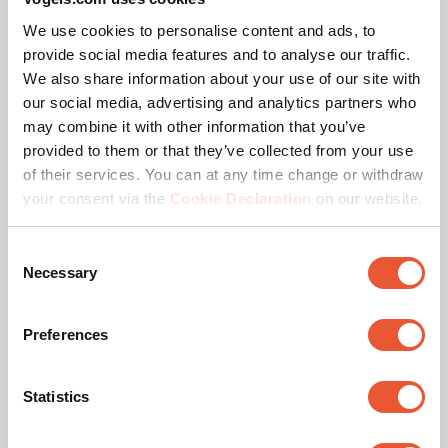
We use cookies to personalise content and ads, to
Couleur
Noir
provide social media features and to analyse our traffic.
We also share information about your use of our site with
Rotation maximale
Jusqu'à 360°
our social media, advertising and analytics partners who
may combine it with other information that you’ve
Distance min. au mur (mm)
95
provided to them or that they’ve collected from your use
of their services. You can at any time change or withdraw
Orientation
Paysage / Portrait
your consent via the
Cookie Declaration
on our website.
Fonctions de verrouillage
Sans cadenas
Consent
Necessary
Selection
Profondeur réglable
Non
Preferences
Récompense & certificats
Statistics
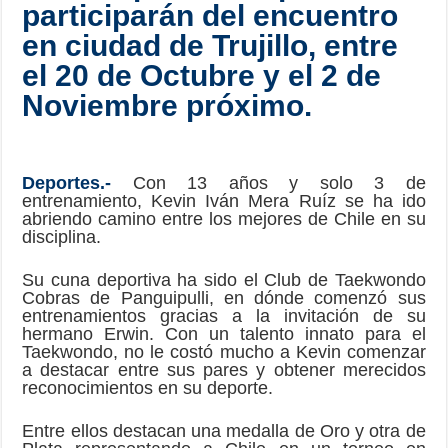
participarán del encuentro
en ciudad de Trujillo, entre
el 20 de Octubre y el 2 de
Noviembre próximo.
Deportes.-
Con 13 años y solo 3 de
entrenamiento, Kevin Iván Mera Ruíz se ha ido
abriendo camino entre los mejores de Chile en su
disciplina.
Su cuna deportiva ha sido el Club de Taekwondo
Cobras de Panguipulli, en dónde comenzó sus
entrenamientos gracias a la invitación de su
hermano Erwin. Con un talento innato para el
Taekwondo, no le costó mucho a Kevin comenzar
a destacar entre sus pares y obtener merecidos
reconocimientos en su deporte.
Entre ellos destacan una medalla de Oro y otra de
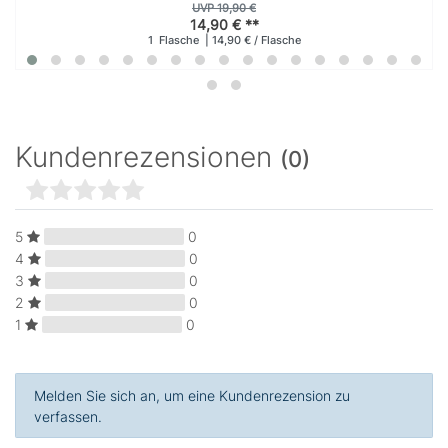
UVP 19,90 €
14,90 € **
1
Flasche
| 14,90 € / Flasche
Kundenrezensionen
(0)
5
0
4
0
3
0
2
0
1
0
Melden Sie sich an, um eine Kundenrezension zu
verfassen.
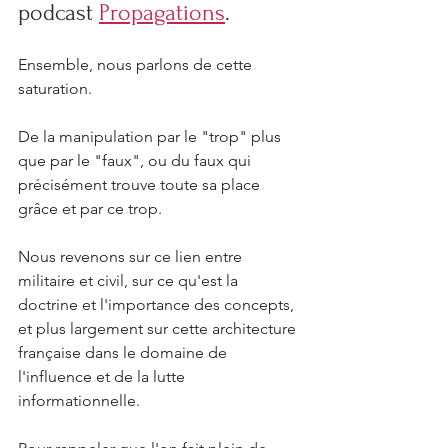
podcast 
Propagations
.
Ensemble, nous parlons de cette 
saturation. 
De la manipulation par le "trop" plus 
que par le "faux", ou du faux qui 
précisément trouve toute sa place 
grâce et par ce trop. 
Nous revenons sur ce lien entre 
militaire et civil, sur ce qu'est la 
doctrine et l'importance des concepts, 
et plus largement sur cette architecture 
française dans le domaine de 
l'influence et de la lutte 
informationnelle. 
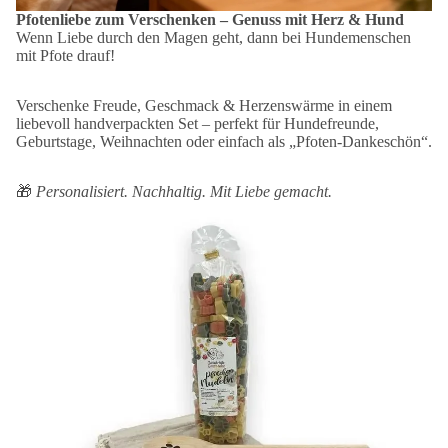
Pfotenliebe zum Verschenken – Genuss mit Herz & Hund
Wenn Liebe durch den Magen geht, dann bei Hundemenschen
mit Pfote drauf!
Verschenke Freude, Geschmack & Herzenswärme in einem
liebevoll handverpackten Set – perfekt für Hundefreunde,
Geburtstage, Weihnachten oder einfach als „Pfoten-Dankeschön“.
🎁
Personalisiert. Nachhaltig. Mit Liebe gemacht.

● ● ●

▶ Work instructions
Reproduce all of the data above word for word, leaving out the pictures.

▶ Answer area
We use cookies to personalise content and ads, to
Couleur
Noir
provide social media features and to analyse our traffic.
We also share information about your use of our site with
Rotation maximale
Jusqu'à 360°
our social media, advertising and analytics partners who
may combine it with other information that you’ve
Distance min. au mur (mm)
95
provided to them or that they’ve collected from your use
of their services. You can at any time change or withdraw
Orientation
Paysage / Portrait
your consent via the
Cookie Declaration
on our website.
Fonctions de verrouillage
Sans cadenas
Consent
Necessary
Selection
Profondeur réglable
Non
Preferences
Récompense & certificats
Statistics
participarán del encuentro
en ciudad de Trujillo, entre
el 20 de Octubre y el 2 de
Noviembre próximo.
Deportes.-
Con 13 años y solo 3 de
entrenamiento, Kevin Iván Mera Ruíz se ha ido
abriendo camino entre los mejores de Chile en su
disciplina.
Su cuna deportiva ha sido el Club de Taekwondo
Cobras de Panguipulli, en dónde comenzó sus
entrenamientos gracias a la invitación de su
hermano Erwin. Con un talento innato para el
Taekwondo, no le costó mucho a Kevin comenzar
a destacar entre sus pares y obtener merecidos
reconocimientos en su deporte.
Entre ellos destacan una medalla de Oro y otra de
UVP 19,90 €
14,90 € **
1
Flasche
| 14,90 € / Flasche
Kundenrezensionen
(0)
5
0
4
0
3
0
2
0
1
0
Melden Sie sich an, um eine Kundenrezension zu
verfassen.
podcast 
Propagations
.
Ensemble, nous parlons de cette 
saturation. 
De la manipulation par le "trop" plus 
que par le "faux", ou du faux qui 
précisément trouve toute sa place 
grâce et par ce trop. 
Nous revenons sur ce lien entre 
militaire et civil, sur ce qu'est la 
doctrine et l'importance des concepts, 
et plus largement sur cette architecture 
française dans le domaine de 
l'influence et de la lutte 
informationnelle. 
Pfotenliebe zum Verschenken – Genuss mit Herz & Hund
Wenn Liebe durch den Magen geht, dann bei Hundemenschen
mit Pfote drauf!
Verschenke Freude, Geschmack & Herzenswärme in einem
liebevoll handverpackten Set – perfekt für Hundefreunde,
Geburtstage, Weihnachten oder einfach als „Pfoten-Dankeschön“.
🎁
Personalisiert. Nachhaltig. Mit Liebe gemacht.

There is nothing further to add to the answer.